Market

Penjual Makanan Padang dan Driver Ojol ‘Tersengat’ Kenaikan Harga BBM Jokowi

Senin, 05 Sep 2022 – 20:39 WIB

Penjual Makanan dan Driver Ojol 'Tersengat' Kenaikan Harga BBM

Pengusaha kuliner UMKM hingga diver ojol korban kenaikan harga BBM.

Tanggal 3 September 2022 menjadi hari paling apes bagi Sahrul, pedagang makanan kelas UMKM, serta Wawan yang berprofesi sebagai driver ojek online (ojol). Karena, harga BBM naik.

Kepada Inilah, Jakarta, Senin (5/9/2022), Sahrul yang mengelola Rumah Makan Padang di kawasan Warung Silah, Jagakarsa, Jakarta Selatan, mengakui bahwa beban hidup makin berat. Belum ada kenaikan BBM saja, harga barang khususnya bahan pangan, sudah mahal.

“Apalagi saat ini, Pertalite dan Solar naik maka harga bahan pangan naik lagi. Mulai telur ayam, cabai dan daging ayam. Kita yang bingung jualnya. Mau naekin harga, enggak tega kepada pelanggan. Terpaksa harus kita atur-atur lagi,” ungkapnya.

Lantaran harga bahan pangan semakin mahal, Sahrul harus menghentikan paket hemat makanan Rp10 ribu per bungkus. Lauknya bisa pilih, ada ayam goreng, ayam bakar, telur balado, atau lele goreng.

Paket hemat ini, cukup banyak peminatnya. Bisa jadi karena harganya sangat terjangkau kantong. Khusus hari Jumat, paket ini cepat ludes.

“Kita terpaksa naikin harga jadi Rp12 ribu. Karena saya ingin mempertahankan rasa serta ukuran lauknya, jangan kecil-kecil amat. Bagi saya, asal pelanggam tidak lari, enggak untung enggak apa,” tuturnya.

Rasa sama dialami Wawan, pengemudi ojol asal Srengseng Sawah, Jakarta Selatan. Bapak dua anak ini, merasakan betapa getirnya harga BBM kalau naik. Kini, penumpang ojol semakin sedikit yang berarti penghasilan berkurang signifikan.

“Sebelum BBM naik, sampai pukul 12.00 saya bisa dapat 9 tarikan. sekarang dapat 2 saja, Alhamdulillah. Kalau kata teman-teman, bisa karena driver semakin banyak, atau penumpang memang turun. Mereka memilih naik motor supaya ngirit,” tuturnya kepada Inilah.com, sambil sesekali menyeka peluh.

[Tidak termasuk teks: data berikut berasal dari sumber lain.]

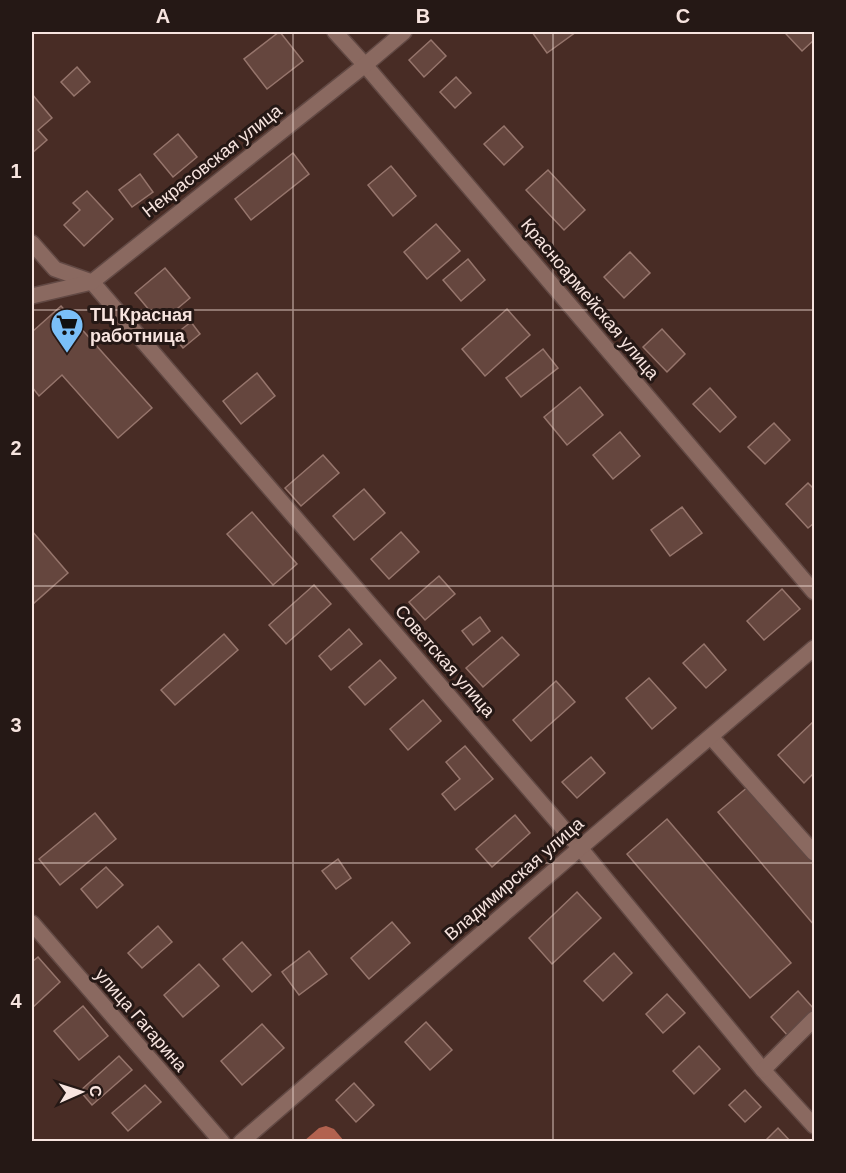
<svg xmlns="http://www.w3.org/2000/svg" width="846" height="1173" viewBox="0 0 846 1173" font-family="Arial,sans-serif">
<rect width="100%" height="100%" fill="#482c25"/>
<polygon fill="#b2624f" points="326,1126 334,1129 344,1141 304,1141 319,1128"/>
<g fill="#65463e" stroke="#96756c" stroke-width="1.5">
<polygon points="279,32 280,32 303,61 267,89 244,59"/>
<polygon points="532,32 576,32 547,53"/>
<polygon points="789,32 814,32 814,40 802,51 786,34"/>
<polygon points="431,40 446,56 424,77 409,60"/>
<polygon points="77,67 90,82 74,96 61,82"/>
<polygon points="456,77 471,93 455,108 440,92"/>
<polygon points="32,94 52,118 38,130 47,140 32,153"/>
<polygon points="504,126 523,147 504,165 484,144"/>
<polygon points="178,134 197,157 173,177 154,154"/>
<polygon points="293,153 309,174 251,220 235,199"/>
<polygon points="391,166 416,196 393,216 368,185"/>
<polygon points="548,170 585,210 564,230 526,190"/>
<polygon points="140,174 153,192 132,207 119,190"/>
<polygon points="87,191 113,219 84,246 64,225 80,210 73,203"/>
<polygon points="436,224 460,251 427,279 404,252"/>
<polygon points="630,252 650,273 624,298 604,277"/>
<polygon points="468,259 485,280 461,301 443,280"/>
<polygon points="165,268 190,298 160,323 135,293"/>
<polygon points="61,306 152,408 118,438 62,375 39,396 32,387 32,332"/>
<polygon points="507,309 530,335 485,376 462,349"/>
<polygon points="191,322 200,334 183,348 173,336"/>
<polygon points="662,329 685,354 667,372 643,347"/>
<polygon points="543,349 558,368 521,397 506,378"/>
<polygon points="257,373 275,396 241,424 223,401"/>
<polygon points="580,387 603,415 567,445 544,417"/>
<polygon points="710,388 736,417 720,432 693,404"/>
<polygon points="774,423 790,440 765,464 748,447"/>
<polygon points="620,432 640,456 613,479 593,455"/>
<polygon points="323,455 339,473 301,506 285,488"/>
<polygon points="808,483 814,489 814,523 808,528 786,504"/>
<polygon points="364,489 385,513 354,540 333,516"/>
<polygon points="682,507 702,533 670,556 651,530"/>
<polygon points="252,512 297,564 273,585 227,534"/>
<polygon points="32,531 68,573 34,603 32,600"/>
<polygon points="401,532 419,552 389,579 371,559"/>
<polygon points="439,576 455,594 425,620 409,602"/>
<polygon points="314,585 331,604 286,644 269,625"/>
<polygon points="782,589 800,609 764,640 747,621"/>
<polygon points="480,617 490,631 473,645 462,631"/>
<polygon points="349,629 362,644 331,670 319,656"/>
<polygon points="224,634 238,650 175,705 161,690"/>
<polygon points="502,637 519,655 483,687 466,668"/>
<polygon points="704,644 726,670 706,688 683,663"/>
<polygon points="380,660 396,678 365,705 349,687"/>
<polygon points="649,678 676,708 652,729 626,698"/>
<polygon points="556,681 575,702 531,741 513,720"/>
<polygon points="423,700 441,721 408,750 390,729"/>
<polygon points="814,721 814,773 804,783 778,755"/>
<polygon points="465,746 493,779 455,810 442,794 460,779 446,762"/>
<polygon points="591,757 605,773 577,798 562,782"/>
<polygon points="749,786 814,862 814,925 718,812"/>
<polygon points="95,813 116,839 60,885 39,859"/>
<polygon points="515,815 530,833 492,867 476,849"/>
<polygon points="667,819 791,963 750,998 627,854"/>
<polygon points="338,859 351,878 336,889 322,871"/>
<polygon points="106,867 123,885 97,908 81,889"/>
<polygon points="577,892 601,918 552,964 529,938"/>
<polygon points="392,922 410,943 369,979 351,958"/>
<polygon points="158,926 172,942 142,968 128,953"/>
<polygon points="242,942 271,975 252,992 223,959"/>
<polygon points="309,951 327,974 299,995 282,972"/>
<polygon points="614,953 632,973 603,1001 584,981"/>
<polygon points="38,957 60,982 32,1008 32,962"/>
<polygon points="199,964 219,986 183,1017 164,995"/>
<polygon points="798,991 814,1009 814,1011 788,1036 771,1017"/>
<polygon points="667,994 685,1013 663,1033 646,1014"/>
<polygon points="83,1006 108,1036 79,1060 54,1031"/>
<polygon points="426,1022 452,1050 430,1070 405,1042"/>
<polygon points="262,1024 284,1048 242,1085 221,1061"/>
<polygon points="699,1046 720,1069 694,1094 673,1071"/>
<polygon points="119,1056 132,1070 92,1105 80,1091"/>
<polygon points="354,1083 374,1105 356,1122 336,1100"/>
<polygon points="145,1085 161,1102 128,1131 112,1113"/>
<polygon points="745,1090 761,1107 745,1122 729,1105"/>
<polygon points="778,1128 791,1142 764,1142"/>
</g>
<g fill="none" stroke-linecap="round" stroke-linejoin="round">
<g stroke="#624944" stroke-width="18">
<g id="minor">
<polyline points="335,32 365,65 814,592"/>
<polyline points="32,243 55,269 92,282 580,848 763,1070 814,1126"/>
<polyline points="32,296 92,282 365,65 404,32"/>
<polyline points="711,737 814,853"/>
<polyline points="32,923 222,1142"/>
<polyline points="763,1070 814,1019"/>
<polyline points="241,1142 580,848 814,648"/>
</g>
</g>
<use href="#minor" stroke="#8a6960" stroke-width="15"/>
</g>
<path fill="none" stroke="#f7e4df" stroke-width="1.5" stroke-opacity="0.55" d="M293 32V1142M553 32V1142M32 310H814M32 586H814M32 863H814"/>
<defs>
<g id="supermarket-pin" transform="scale(1.725)"><path d="M0 17L-7.5 6A9.5 9.5 0 1 1 7.5 6Z" fill="#7abff8" stroke="#251815"/><path d="M-6-5.5h2.5l.6 2H6L4.5 2H-2.5L-4.4-4H-6ZM-1.5 3.2a1.3 1.3 0 1 0 .1 0ZM3 3.2a1.3 1.3 0 1 0 .1 0Z" fill="#111"/></g>
</defs>
<g fill-rule="evenodd">
<use href="#supermarket-pin" x="67" y="325"/>
</g>
<g text-anchor="middle" dominant-baseline="central" stroke-width="6" stroke-linejoin="round" paint-order="stroke">
<g font-size="18" fill="#f7e4df" stroke="#251815">
<text transform="translate(212 161) rotate(-38)">Некрасовская улица</text>
<text transform="translate(590 299) rotate(50)">Красноармейская улица</text>
<text transform="translate(445 661) rotate(49)">Советская улица</text>
<text transform="translate(514 879) rotate(-41)">Владимирская улица</text>
<text transform="translate(141 1020) rotate(49)">улица Гагарина</text>
</g>
<g font-size="18" font-weight="bold" fill="#f7e4df" stroke="#251815" text-anchor="start">
<text x="90" y="315">ТЦ Красная<tspan x="90" dy="21">работница</tspan></text>
</g>
</g>
<rect width="846" height="1173" fill="none" stroke="#251815" stroke-width="66"/>
<g transform="translate(81 1092) rotate(87)" stroke="#251815" stroke-width="4.5" paint-order="stroke">
<path d="M0-4.5L10 22L0 15L-10 22Z" fill="#f7e4df"/>
<text y="-9" font-size="16" font-weight="bold" text-anchor="middle" fill="#f7e4df">С</text>
</g>
<rect x="33" y="33" width="780" height="1107" fill="none" stroke="#f7e4df" stroke-width="2"/>
<g font-size="20" text-anchor="middle" font-weight="bold" fill="#f7e4df">
<text x="163" y="23">A</text>
<text x="423" y="23">B</text>
<text x="683" y="23">C</text>
<text x="16" y="178">1</text>
<text x="16" y="455">2</text>
<text x="16" y="732">3</text>
<text x="16" y="1008">4</text>
</g>
</svg>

Untuk order makanan, kata Wawan, tidak jauh beda. Alias sama-sama sepinya. Alhasil, penghasilan harian kotor yang biasa dikantongi wawan, susut besar, dari Rp200 ribu menjadi Rp90 ribu-Rp100 ribu. “Itu belum dipotong untuk beli Pertalite, ngopi dan rokok. Ya bawa pulang palingan gocap (Rp50 ribu), om,” ungkapnya.

Lalu bagaimana dengan BLT BBM dan program bantalan sosial lainnya? Menurut dia, dana Rp600 ribu yang diterima memang cukup membantu. Namun hanya sementara. Setelah itu, Wawan harus berjuang keras demi bertahan hidup di tengah semakin lesunya daya beli.

Bisa jadi, cerita pilu Sahrul dan Wawan ini, mewakili ribuan bahkan jutaan pengusaha UMKM dan pengemudi ojol. Semuanya ‘tersengat’ kenaikan harga BBM.